Die neuen Herrscher unter dem Präsidenten Isayas Afewerki lösten davon jedoch nichts ein. Zahlreich sind die Menschenrechtsverletzungen. Oppositionelle werden in großer Zahl verhaftet, politische Gegner werden an geheimen Orten und ohne Kontakt zur Außenwelt inhaftiert, ohne jedes Strafverfahren.

Zudem wurde die gesamte Wirtschaft praktisch dem Militär unterstellt. Die Privatwirtschaft ist zum Erliegen gekommen. Und die Korruption von Militärs und Regierungsangestellten sorgt für eine völlige Verarmung der Bevölkerung.

Aber nicht nur dies trieb vermutlich die Jugendlichen und viele andere in die Flucht. Sie sahen sich auch einer umfassenden Rekrutierung gegenüber und der Aussicht, auf Jahre hinaus im Militär zu bleiben. In Eritrea sind Männer wie auch Frauen wehrpflichtig. Bereits Schüler haben die 12. Klasse im Militärlager Sawa abzuleisten. Danach sind sie zur Ableistung des Nationaldienstes verpflichtet.
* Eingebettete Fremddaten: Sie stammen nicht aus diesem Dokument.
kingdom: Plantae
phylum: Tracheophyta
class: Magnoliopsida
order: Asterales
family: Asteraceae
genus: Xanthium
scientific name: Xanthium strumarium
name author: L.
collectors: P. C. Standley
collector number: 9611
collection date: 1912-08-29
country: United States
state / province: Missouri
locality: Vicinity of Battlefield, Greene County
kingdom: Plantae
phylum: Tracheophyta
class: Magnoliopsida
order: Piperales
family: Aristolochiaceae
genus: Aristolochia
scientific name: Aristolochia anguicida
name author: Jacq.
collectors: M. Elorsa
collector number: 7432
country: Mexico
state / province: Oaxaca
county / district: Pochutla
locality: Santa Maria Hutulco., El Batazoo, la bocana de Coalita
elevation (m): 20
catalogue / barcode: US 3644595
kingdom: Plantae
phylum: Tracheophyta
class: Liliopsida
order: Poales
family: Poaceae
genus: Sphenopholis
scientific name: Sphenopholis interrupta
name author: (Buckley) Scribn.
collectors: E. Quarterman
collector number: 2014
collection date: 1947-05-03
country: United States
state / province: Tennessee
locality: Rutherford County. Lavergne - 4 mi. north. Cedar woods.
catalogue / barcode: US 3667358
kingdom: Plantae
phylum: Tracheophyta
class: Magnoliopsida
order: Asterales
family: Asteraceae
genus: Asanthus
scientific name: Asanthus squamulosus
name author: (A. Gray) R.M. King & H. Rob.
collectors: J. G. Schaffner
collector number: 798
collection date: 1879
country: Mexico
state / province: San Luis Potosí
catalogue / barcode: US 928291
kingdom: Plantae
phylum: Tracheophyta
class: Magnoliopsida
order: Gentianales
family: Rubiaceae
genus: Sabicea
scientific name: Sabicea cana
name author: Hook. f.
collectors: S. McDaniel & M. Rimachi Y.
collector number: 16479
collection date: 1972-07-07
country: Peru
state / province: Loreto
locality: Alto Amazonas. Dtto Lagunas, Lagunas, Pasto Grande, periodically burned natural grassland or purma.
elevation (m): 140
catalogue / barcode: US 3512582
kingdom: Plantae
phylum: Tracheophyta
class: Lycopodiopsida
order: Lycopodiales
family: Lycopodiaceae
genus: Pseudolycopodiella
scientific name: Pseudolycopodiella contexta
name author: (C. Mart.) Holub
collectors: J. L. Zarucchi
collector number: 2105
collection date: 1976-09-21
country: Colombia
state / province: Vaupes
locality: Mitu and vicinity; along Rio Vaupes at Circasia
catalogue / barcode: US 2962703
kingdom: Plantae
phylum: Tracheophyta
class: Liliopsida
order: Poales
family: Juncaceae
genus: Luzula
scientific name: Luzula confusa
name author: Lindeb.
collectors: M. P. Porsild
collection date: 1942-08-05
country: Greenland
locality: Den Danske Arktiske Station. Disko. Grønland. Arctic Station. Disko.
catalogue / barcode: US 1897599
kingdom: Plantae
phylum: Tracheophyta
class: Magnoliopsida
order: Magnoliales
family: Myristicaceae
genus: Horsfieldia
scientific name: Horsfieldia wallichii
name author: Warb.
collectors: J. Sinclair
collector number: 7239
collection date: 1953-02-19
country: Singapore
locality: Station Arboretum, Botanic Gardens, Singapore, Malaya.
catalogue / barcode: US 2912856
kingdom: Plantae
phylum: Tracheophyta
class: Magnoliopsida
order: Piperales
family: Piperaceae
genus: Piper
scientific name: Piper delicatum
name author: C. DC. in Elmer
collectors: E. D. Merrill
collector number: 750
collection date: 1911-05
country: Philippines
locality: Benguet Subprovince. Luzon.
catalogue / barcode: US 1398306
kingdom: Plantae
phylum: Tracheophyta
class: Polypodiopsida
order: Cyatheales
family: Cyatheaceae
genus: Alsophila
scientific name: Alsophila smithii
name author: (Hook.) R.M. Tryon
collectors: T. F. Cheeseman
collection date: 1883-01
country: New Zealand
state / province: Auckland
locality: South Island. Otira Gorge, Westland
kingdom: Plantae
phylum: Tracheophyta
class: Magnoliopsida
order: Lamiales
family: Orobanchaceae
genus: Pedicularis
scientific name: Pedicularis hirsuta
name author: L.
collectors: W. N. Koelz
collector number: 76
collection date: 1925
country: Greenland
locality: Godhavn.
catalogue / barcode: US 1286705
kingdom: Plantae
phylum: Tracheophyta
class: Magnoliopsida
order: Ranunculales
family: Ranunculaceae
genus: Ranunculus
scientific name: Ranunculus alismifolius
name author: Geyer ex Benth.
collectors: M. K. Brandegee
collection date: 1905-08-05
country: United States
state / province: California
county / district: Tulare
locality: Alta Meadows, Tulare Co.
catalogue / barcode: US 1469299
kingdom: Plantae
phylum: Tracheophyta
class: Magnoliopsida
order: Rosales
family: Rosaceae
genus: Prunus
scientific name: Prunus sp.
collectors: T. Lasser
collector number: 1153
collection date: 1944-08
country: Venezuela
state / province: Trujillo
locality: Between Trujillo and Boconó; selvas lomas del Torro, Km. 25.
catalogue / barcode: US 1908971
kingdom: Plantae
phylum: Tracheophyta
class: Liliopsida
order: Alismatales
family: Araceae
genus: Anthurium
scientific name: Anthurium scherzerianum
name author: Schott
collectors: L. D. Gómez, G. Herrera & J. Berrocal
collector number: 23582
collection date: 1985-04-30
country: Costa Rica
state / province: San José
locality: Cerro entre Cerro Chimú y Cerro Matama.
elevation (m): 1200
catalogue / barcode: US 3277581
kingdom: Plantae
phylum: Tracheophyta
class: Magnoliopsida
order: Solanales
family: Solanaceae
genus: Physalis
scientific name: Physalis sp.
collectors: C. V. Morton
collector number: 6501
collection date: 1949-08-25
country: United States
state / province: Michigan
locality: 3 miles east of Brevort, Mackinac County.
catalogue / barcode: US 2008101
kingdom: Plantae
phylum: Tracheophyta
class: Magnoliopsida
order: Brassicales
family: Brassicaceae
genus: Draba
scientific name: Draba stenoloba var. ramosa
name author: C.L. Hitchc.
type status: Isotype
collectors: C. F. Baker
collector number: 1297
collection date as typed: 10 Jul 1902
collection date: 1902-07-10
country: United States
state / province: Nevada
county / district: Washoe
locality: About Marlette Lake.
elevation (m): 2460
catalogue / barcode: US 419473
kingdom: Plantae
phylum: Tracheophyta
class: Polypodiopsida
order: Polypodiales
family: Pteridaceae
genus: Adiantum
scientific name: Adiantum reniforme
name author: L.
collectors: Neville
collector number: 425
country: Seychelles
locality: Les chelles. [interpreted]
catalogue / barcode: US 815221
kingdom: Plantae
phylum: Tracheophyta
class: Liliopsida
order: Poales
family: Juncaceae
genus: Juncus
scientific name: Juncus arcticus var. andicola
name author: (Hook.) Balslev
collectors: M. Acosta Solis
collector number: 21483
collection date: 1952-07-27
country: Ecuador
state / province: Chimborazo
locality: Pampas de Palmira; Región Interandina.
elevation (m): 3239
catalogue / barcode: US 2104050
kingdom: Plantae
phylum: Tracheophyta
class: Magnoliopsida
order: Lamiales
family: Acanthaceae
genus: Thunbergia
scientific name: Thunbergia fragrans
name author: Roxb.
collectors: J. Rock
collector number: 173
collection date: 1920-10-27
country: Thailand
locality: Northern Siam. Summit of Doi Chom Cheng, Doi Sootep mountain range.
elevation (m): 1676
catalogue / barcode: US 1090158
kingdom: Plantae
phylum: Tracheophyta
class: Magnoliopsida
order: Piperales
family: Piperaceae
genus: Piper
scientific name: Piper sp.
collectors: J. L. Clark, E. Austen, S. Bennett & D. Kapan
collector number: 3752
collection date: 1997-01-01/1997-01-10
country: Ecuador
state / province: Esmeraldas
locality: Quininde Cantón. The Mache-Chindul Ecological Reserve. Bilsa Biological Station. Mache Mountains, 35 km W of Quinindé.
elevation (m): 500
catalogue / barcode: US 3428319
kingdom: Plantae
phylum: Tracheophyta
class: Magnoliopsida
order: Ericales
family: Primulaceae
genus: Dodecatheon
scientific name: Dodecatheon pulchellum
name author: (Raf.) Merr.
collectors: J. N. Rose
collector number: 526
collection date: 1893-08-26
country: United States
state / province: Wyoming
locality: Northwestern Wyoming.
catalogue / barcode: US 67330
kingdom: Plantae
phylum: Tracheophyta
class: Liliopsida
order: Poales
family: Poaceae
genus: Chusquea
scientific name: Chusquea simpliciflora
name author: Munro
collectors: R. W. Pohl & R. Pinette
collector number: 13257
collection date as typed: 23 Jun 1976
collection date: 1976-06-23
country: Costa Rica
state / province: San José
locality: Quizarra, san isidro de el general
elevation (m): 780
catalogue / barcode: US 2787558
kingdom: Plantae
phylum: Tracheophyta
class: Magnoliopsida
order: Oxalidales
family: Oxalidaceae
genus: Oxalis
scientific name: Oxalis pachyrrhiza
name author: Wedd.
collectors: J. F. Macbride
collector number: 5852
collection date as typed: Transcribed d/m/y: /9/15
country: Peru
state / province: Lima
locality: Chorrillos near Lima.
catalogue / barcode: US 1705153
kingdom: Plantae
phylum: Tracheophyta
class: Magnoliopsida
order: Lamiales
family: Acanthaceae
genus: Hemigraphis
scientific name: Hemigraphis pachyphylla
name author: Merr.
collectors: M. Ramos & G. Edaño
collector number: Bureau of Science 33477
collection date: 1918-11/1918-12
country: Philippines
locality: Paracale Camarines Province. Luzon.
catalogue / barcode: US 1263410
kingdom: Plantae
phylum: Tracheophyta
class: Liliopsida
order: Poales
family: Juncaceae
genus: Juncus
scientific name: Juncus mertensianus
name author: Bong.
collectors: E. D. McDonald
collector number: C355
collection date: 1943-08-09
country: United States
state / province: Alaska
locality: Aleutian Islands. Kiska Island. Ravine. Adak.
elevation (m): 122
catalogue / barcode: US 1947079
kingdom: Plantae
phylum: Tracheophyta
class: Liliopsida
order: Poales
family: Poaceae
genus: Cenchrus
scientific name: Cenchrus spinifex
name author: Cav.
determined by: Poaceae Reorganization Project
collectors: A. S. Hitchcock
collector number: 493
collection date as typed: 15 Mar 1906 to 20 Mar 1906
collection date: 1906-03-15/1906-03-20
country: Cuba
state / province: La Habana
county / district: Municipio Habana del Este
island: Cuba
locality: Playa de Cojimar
Auf dem Papier soll er 18 Monate dauern. In der Praxis werden sie nicht mehr aus dem Militär entlassen. Sie müssen weiter in der Armee bleiben oder werden in Betrieben eingesetzt, die vom Militär kontrolliert werden. Sie sind damit auf unabsehbare Zeit dem Militär unterstellt.

Ein Recht auf Kriegsdienstverweigerung ist unbekannt. Einige Zeugen Jehovas sind inzwischen seit fast 15 Jahren in Haft: in Blechcontainern im Militärlager in Sawa.

Und jegliche Opposition in Eritrea wird schärfstens verfolgt. Ein Flüchtling berichtet dies vor wenigen Tagen: "Eritrea ist ein Land, das von einer Laune des Diktators regiert wird. Sogar Äußerungen gegen das Regime werden als Hochverrat angesehen. Da es unmöglich ist, eine andere Meinung zu vertreten und es keinen Raum gibt, innerhalb des Landes gegen das Regime zu kämpfen, ziehen es die EritreerInnen vor, das Land zu verlassen und von außen zu tun, was sie tun können."

Es ist gut zu sehen, dass heute verschiedene Gruppen der eritreischen Opposition hier gemeinsam demonstrieren, für Demokratie und Gerechtigkeit in ihrem Land. Wir sind heute hier, um dies zu unterstützen. Wir sind heute aber auch hier, um deutlich zu machen, dass Flüchtlinge aus Eritrea Schutz und Asyl brauchen. Goitom Solomon, Kiros Haile, Tesfai Debessai und Mengistu Gergis suchten das Leben und fanden den Tod. Wir müssen diejenigen unterstützen, die sich gegen Rekrutierung und Militär, die sich gegen ein verbrecherisches Regime, die sich für das Leben entschieden haben.

Rudi Friedrich: Redebeitrag vom 28. Februar 2009 auf der Demonstration eritreischer Oppositionsgruppen in Frankfurt/Main.